**INSTRUCTION**
Repeat the entries word for word, starting at the first line and ending at the line that contains "Identify the document".

**EXERCISE MATERIAL**
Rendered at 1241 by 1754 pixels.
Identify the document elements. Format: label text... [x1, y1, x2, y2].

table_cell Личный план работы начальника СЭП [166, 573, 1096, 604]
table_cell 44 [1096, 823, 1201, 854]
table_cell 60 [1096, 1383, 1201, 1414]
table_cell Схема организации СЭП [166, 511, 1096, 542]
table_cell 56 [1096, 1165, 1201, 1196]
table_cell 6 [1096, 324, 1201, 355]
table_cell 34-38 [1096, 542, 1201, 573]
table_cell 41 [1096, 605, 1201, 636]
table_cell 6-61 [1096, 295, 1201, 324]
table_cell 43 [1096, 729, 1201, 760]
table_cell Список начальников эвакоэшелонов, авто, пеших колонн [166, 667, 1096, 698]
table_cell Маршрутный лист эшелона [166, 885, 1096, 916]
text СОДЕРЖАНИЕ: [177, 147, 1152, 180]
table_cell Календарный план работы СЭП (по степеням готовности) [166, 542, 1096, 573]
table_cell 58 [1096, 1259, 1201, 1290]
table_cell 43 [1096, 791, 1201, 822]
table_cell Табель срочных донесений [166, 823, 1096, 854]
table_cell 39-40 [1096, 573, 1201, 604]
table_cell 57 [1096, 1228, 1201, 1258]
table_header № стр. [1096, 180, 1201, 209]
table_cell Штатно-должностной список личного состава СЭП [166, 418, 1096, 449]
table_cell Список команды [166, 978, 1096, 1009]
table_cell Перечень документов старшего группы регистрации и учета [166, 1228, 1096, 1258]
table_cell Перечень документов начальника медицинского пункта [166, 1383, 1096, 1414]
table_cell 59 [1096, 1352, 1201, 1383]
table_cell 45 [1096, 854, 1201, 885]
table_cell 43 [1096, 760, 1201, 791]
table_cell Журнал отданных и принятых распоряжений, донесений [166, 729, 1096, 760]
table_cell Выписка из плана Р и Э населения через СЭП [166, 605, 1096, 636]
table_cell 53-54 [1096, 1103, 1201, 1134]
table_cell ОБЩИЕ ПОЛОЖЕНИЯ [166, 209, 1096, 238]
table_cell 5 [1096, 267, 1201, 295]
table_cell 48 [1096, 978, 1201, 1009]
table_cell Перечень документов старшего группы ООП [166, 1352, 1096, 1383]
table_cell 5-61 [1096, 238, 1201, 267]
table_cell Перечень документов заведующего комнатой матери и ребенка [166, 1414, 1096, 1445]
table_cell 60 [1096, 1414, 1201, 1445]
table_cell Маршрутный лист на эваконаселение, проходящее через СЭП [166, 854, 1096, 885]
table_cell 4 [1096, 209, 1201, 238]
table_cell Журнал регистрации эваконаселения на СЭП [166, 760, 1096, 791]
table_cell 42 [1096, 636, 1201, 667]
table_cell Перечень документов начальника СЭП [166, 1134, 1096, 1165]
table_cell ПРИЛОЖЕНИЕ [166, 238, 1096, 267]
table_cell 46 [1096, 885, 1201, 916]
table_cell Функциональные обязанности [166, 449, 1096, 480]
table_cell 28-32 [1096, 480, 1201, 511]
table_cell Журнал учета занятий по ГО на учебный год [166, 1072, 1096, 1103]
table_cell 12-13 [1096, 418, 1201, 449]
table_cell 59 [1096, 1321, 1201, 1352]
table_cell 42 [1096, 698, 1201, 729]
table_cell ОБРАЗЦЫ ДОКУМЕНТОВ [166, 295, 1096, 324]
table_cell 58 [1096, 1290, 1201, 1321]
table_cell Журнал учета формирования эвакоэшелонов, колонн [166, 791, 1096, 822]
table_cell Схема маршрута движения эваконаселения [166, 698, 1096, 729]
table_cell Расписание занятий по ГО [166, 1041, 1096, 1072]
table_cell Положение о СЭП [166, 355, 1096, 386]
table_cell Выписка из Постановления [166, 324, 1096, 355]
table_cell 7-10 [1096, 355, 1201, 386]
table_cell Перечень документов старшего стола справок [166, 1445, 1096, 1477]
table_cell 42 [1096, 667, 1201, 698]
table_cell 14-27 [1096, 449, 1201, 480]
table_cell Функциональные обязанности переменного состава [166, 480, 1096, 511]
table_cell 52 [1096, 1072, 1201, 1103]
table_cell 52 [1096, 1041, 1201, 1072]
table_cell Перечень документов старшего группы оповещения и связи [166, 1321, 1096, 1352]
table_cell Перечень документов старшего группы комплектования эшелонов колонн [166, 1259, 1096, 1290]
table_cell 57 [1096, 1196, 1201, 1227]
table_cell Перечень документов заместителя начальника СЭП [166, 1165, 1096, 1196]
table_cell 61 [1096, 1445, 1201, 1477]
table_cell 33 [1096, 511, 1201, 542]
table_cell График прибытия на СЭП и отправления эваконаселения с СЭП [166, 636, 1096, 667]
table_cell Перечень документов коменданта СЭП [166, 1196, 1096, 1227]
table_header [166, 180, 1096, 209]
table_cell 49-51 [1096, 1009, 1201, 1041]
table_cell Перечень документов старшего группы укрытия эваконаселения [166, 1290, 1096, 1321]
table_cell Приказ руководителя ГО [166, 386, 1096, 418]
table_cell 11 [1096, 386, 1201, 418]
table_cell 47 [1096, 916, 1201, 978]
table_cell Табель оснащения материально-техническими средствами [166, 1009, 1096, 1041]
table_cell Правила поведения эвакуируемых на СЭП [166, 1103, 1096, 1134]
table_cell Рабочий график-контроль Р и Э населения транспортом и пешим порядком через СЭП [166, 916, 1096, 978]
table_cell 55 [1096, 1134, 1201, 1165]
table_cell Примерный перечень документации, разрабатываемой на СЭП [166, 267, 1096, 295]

**RESULT**
Rendered at 1241 by 1754 pixels.
Identify the document elements. Format: label text... [x1, y1, x2, y2].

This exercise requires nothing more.